### Extracted records
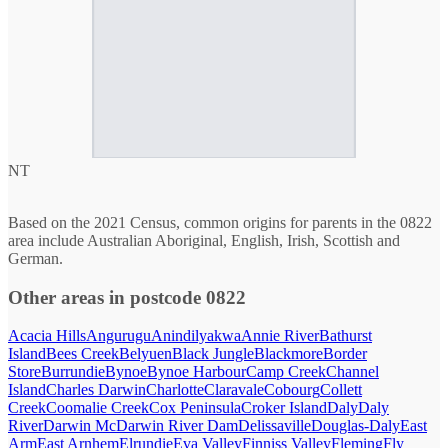
NT
Based on the 2021 Census, common origins for parents in the 0822
area include Australian Aboriginal, English, Irish, Scottish and
German.
Other areas in postcode 0822
Acacia Hills
Angurugu
Anindilyakwa
Annie River
Bathurst
Island
Bees Creek
Belyuen
Black Jungle
Blackmore
Border
Store
Burrundie
Bynoe
Bynoe Harbour
Camp Creek
Channel
Island
Charles Darwin
Charlotte
Claravale
Cobourg
Collett
Creek
Coomalie Creek
Cox Peninsula
Croker Island
Daly
Daly
River
Darwin Mc
Darwin River Dam
Delissaville
Douglas-Daly
East
Arm
East Arnhem
Elrundie
Eva Valley
Finniss Valley
Fleming
Fly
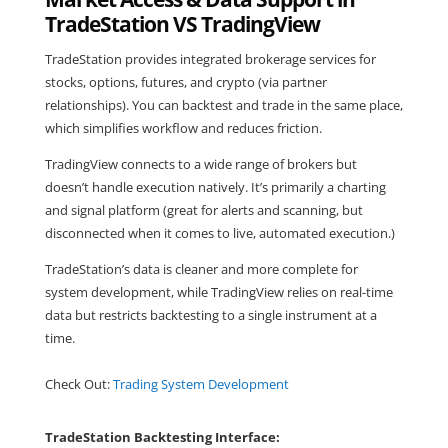
TradeStation VS TradingView
TradeStation provides integrated brokerage services for
stocks, options, futures, and crypto (via partner
relationships). You can backtest and trade in the same place,
which simplifies workflow and reduces friction.
TradingView connects to a wide range of brokers but
doesn’t handle execution natively. It’s primarily a charting
and signal platform (great for alerts and scanning, but
disconnected when it comes to live, automated execution.)
TradeStation’s data is cleaner and more complete for
system development, while TradingView relies on real-time
data but restricts backtesting to a single instrument at a
time.
Check Out:
Trading System Development
TradeStation Backtesting Interface:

### To-do item
In case the records contain pictures, keep those out and repeat the rest exactly.

### Output for this exercise
NT
Based on the 2021 Census, common origins for parents in the 0822
area include Australian Aboriginal, English, Irish, Scottish and
German.
Other areas in postcode 0822
Acacia Hills
Angurugu
Anindilyakwa
Annie River
Bathurst
Island
Bees Creek
Belyuen
Black Jungle
Blackmore
Border
Store
Burrundie
Bynoe
Bynoe Harbour
Camp Creek
Channel
Island
Charles Darwin
Charlotte
Claravale
Cobourg
Collett
Creek
Coomalie Creek
Cox Peninsula
Croker Island
Daly
Daly
River
Darwin Mc
Darwin River Dam
Delissaville
Douglas-Daly
East
Arm
East Arnhem
Elrundie
Eva Valley
Finniss Valley
Fleming
Fly
TradeStation VS TradingView
TradeStation provides integrated brokerage services for
stocks, options, futures, and crypto (via partner
relationships). You can backtest and trade in the same place,
which simplifies workflow and reduces friction.
TradingView connects to a wide range of brokers but
doesn’t handle execution natively. It’s primarily a charting
and signal platform (great for alerts and scanning, but
disconnected when it comes to live, automated execution.)
TradeStation’s data is cleaner and more complete for
system development, while TradingView relies on real-time
data but restricts backtesting to a single instrument at a
time.
Check Out:
Trading System Development
TradeStation Backtesting Interface:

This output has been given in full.